Bernhard Christensen studied Musicology at the University of Copenhagen between 1926 and 29 as well as studying organ and musical theory on a private basis; in the latter capacity he graduated as an organist from the Royal Academy of Music in Copenhagen in 1929. Soon after he was employed as a choirmaster and assistant organist at the Chapel of Christiansborg and stayed there until 1945. After that he worked as organist and cantor at Vangede Church outside Copenhagen between 1945 and 76.
As a composer he is autodidact. His background was the productive music environment in Copenhagen c. 1930. Like many other young composers, musicians and music critics of the time his basis was the Carl Nielsen tradition and the contemporary European modernism mainly exemplified by Bartók and Stravinsky, which he familiarizes himself with together with - among others - his friend Herman D. Koppel. This circle of composers dealt with the clash against Romantic preconceptions and musical ideas, and they advocated an objective attitude towards the nature and tasks of music as a whole. On the agenda were the crisis of musical life, the growth of "mechanical music" and the interest in the sociologically widely oriented endeavours within the field of folk music. However, it was primarily his discovery of the music of foreign cultures - the socalled "primitive music" - that became important for Bernhard Christensen as a composer. For him jazz was just one - educationally very effective - special case of rhythmic/ improvisational means of music known from foreign musical cultures. On these grounds he became known in the general public as the young jazz devotee; a fact which helped form his career. He is widely recognized for his contributions to the socalled jazz oratorios with Sven Møller Kristensen as lyricist. Perhaps this impact obscured the fact that Bernhard Christensen originally imagined a general vitalization of compositional music and musical culture as a whole based on foreign musical cultures. This idea is reflected in rarely performed orchestral works in a larger scale such as the ballets Enken i Spejlet (the Widow in the Mirror) and Den Evige Trio (the Eternal Trio) and the large amount of solo concerts which - apart from the ones mentioned in the work list - include a number of early, experimental concerts dating from appr. 1930. The same idea is reflected in the series of organ works that started in 1929 and have been continued throughout the years and which in recent years have become an integral part of his collecrted oeuvre.

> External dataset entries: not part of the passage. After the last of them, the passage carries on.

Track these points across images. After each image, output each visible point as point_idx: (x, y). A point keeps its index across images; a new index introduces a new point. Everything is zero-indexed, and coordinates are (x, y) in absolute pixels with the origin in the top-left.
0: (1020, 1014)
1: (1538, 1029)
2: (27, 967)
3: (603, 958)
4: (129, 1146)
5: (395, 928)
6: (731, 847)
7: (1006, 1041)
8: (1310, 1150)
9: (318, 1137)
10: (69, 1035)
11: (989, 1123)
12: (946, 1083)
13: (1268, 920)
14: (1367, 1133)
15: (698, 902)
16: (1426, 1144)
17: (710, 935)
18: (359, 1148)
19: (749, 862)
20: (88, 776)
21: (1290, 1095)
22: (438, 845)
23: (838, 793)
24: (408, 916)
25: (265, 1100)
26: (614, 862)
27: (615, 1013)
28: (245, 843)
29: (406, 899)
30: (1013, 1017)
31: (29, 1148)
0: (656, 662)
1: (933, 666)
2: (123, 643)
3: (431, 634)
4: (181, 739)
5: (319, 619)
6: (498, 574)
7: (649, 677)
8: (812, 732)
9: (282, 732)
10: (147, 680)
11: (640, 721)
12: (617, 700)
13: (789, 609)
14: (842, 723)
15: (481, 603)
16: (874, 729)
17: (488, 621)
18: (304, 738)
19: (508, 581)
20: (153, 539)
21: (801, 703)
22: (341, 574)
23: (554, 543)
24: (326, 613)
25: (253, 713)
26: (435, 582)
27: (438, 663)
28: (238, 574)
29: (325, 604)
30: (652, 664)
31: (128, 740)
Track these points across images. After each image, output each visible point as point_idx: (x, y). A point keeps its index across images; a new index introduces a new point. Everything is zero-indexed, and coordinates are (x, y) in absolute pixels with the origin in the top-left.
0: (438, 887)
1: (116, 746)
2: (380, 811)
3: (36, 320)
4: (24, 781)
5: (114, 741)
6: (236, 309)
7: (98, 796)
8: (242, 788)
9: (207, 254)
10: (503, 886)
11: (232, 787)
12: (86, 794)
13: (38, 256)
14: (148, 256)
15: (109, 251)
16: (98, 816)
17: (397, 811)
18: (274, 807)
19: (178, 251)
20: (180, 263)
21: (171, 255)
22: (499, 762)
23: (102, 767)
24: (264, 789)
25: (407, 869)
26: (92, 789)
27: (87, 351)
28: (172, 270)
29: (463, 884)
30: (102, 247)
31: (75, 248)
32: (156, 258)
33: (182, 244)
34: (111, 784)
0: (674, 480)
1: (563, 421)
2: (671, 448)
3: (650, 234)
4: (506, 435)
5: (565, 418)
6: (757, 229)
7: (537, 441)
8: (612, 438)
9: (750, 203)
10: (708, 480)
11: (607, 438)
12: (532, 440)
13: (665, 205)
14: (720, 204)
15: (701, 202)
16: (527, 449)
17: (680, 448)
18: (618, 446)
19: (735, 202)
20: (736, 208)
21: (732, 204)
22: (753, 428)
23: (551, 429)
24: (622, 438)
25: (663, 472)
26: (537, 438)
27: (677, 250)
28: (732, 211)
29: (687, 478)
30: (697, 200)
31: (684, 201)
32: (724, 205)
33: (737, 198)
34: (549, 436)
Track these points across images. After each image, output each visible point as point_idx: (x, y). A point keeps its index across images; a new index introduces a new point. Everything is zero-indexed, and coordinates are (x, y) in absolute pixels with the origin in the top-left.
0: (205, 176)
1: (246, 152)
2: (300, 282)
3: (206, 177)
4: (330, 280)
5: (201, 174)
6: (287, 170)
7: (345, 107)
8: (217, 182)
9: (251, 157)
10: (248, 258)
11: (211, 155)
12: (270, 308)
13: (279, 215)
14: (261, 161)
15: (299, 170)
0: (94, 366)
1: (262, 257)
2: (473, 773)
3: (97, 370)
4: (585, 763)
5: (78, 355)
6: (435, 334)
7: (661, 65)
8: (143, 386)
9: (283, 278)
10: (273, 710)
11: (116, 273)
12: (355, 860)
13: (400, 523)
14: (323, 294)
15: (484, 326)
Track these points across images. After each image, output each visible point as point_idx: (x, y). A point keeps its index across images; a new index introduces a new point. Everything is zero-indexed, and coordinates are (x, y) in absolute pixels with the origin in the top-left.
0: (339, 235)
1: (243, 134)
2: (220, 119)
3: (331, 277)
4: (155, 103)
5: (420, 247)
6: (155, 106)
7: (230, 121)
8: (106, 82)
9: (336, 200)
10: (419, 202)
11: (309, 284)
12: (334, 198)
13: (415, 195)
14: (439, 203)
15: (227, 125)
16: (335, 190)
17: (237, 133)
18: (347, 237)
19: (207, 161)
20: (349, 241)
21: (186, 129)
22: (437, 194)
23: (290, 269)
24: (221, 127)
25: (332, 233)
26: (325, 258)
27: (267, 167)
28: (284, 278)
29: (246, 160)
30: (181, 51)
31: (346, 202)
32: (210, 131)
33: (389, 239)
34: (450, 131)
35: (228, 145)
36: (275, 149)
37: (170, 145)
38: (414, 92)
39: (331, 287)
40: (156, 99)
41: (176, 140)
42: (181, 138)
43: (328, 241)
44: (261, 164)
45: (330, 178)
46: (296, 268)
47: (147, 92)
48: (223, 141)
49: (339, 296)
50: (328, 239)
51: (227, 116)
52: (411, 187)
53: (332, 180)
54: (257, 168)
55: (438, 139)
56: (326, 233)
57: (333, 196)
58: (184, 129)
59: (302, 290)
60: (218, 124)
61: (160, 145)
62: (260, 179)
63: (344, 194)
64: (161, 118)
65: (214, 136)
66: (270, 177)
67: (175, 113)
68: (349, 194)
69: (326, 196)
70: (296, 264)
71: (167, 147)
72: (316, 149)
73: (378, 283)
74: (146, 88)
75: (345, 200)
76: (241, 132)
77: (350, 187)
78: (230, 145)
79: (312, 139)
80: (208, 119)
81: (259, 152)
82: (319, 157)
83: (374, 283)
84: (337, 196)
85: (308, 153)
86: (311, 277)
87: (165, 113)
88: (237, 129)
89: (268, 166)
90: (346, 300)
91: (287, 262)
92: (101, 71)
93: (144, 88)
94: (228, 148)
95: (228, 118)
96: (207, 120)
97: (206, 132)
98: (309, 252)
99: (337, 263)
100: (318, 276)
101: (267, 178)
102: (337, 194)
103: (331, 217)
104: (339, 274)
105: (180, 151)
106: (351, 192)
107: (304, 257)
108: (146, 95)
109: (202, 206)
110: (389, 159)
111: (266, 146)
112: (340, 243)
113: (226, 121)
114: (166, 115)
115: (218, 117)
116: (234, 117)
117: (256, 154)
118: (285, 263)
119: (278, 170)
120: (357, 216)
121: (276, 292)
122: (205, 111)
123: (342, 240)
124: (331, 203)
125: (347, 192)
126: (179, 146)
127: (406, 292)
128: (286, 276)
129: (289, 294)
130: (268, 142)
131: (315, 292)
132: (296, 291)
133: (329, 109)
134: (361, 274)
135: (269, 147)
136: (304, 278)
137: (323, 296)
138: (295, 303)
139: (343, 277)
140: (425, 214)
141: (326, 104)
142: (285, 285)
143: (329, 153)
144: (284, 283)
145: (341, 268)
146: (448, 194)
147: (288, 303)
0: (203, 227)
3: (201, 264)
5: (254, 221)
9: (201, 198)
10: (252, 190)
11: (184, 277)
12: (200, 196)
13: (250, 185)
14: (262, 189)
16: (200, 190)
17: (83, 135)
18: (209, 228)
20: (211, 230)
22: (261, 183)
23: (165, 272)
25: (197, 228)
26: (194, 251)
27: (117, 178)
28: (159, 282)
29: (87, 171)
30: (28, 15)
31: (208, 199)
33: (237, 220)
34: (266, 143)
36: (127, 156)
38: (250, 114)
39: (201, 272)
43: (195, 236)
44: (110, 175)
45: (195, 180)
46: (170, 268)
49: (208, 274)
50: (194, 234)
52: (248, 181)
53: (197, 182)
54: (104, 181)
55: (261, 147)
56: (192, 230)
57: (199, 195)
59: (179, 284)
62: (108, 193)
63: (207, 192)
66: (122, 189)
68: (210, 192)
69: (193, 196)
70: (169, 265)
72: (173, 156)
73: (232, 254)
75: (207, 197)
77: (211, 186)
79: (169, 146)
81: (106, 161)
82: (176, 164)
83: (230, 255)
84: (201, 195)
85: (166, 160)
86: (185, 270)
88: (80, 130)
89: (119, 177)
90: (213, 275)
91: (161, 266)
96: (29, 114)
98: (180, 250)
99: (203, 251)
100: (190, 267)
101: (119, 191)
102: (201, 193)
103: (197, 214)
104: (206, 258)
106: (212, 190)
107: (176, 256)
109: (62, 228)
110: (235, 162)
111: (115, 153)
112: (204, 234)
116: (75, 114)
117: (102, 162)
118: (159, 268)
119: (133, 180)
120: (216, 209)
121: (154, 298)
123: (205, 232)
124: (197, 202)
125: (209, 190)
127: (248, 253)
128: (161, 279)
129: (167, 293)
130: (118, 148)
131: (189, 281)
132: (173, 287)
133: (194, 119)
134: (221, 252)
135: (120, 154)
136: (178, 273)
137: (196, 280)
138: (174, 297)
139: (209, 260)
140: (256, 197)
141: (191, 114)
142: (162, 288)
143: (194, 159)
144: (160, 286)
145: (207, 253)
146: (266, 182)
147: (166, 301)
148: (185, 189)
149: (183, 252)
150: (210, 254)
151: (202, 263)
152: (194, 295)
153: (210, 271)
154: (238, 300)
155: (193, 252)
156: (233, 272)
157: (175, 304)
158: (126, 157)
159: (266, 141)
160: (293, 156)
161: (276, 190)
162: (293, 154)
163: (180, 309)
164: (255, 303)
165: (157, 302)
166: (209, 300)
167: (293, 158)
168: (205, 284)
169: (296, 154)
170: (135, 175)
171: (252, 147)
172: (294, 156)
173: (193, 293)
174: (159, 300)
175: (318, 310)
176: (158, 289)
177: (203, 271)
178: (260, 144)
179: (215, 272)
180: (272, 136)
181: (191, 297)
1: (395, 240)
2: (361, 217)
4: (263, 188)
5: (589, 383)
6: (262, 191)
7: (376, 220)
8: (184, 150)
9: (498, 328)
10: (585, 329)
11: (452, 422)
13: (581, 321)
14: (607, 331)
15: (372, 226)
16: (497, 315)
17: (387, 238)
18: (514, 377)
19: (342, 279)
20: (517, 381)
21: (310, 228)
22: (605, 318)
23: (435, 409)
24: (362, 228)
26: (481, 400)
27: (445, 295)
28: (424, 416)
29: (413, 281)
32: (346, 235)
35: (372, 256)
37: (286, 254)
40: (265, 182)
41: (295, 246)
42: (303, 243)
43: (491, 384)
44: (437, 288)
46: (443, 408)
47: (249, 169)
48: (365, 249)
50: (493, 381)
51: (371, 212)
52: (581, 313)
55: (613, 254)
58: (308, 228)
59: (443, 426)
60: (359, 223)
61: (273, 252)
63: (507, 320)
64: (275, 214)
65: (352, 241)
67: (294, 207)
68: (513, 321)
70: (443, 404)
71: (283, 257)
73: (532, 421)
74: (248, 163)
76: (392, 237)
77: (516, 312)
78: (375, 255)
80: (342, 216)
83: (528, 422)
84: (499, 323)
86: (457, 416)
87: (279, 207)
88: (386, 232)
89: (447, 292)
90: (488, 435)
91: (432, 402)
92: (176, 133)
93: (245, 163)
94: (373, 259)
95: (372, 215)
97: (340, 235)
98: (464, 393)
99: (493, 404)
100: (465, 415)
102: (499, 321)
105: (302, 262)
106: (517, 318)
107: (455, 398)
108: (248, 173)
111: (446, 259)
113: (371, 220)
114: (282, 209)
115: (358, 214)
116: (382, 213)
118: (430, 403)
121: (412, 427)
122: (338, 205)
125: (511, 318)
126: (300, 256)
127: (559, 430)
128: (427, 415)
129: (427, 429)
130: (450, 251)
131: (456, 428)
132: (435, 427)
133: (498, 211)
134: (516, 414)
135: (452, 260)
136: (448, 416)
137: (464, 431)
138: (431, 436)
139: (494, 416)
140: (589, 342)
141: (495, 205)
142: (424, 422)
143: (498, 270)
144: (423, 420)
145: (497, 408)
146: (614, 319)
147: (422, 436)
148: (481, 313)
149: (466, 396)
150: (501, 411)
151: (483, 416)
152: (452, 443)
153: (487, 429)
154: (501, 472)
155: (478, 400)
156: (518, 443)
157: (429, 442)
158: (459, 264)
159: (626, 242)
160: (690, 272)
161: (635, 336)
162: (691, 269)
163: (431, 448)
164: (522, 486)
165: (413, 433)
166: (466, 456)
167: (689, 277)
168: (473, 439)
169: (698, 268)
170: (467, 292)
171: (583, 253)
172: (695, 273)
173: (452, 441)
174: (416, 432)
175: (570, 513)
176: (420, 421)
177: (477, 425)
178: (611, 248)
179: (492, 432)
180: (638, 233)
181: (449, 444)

The organ has been prominent in Bernhard Christensen's oeuvre; this is not only due to the fact that he is an organist himself but also that he in Finn Viderø has had a friend as well as a highly competent interpreter of his works from the very beginning. Thanks to Viderø's enthusiasm the organ works have been performed not only in Denmark, but in England and the US as well. Similarly, his friendship with Herman D. Koppel was stimulating, partly in connection with his Piano Concert from 1945. Bernhard Christensen wrote jazzy music for revues by Poul Henningsen between 1930 and 32; he participated in Melodien der blev væk (the Melody that Disappeared), which was one of the greatest theatre successes in the 30s and he worked as a composer and arranger for - among others - Erik Tuxen's jazz orchestra. His music for Poul Henningsen's "Film About Denmark" might be considered a sheer major work in early Danish jazz, and he has made considerable contributions within the field of film music, composing for still attractive short films like Bjarne Henning Jensen's Brunkul (Lignite) and Søren Melson's Jyske Kyst (the Coast of Jutland).
In small genres Bernhard Christensen's oeuvre spans writing delicate hymn tunes to a large number of melodies in the Danish high school tradition and to music from the period of the Danish and Norwegian occupation to a lot of songs mainly with lyrics by Poul Henningsen. Moreover, he wrote lots of childrens' songs attached to the work as an educationist he had had since the 30s and which was from the beginning aimed at young jazz devotees and later at grown-ups being trained as young children's teachers. Finally he aimed the music at the children themselves as the teacher in a progressive free school between 1950 and 76.
Bernhard Christensen's musical gift has been the one of the improviser. It has manifested itself in an exceptionally wide range of genres and relations. Usually it is the relationship that is the decisive factor, be it useful in the cases of church-, theatre or film music, the needs and capacities of a certain group of children in an educational process or the uniqueness of a certain performer like Viderø og Koppel. He was never interested in the absolute work of art, and neither was he a style absolutist. This might be one of the reasons why he probably has been a bit of an outsider compared to the trend-setting currents in art music since - at least - 1960. Bernhard Christensen is, however, a vivid and distinctive voice in the Danish choir of composers following Carl Nielsen. His view of music, characterized by cultural transgression, points forward in time. This applies particularly to the situation of cultural life today, and his music demands attention in the multi-facetted musical culture of our time. He expounded his view of music and its growth broadly in his dedicated book Mit motiv (My motive) (1983).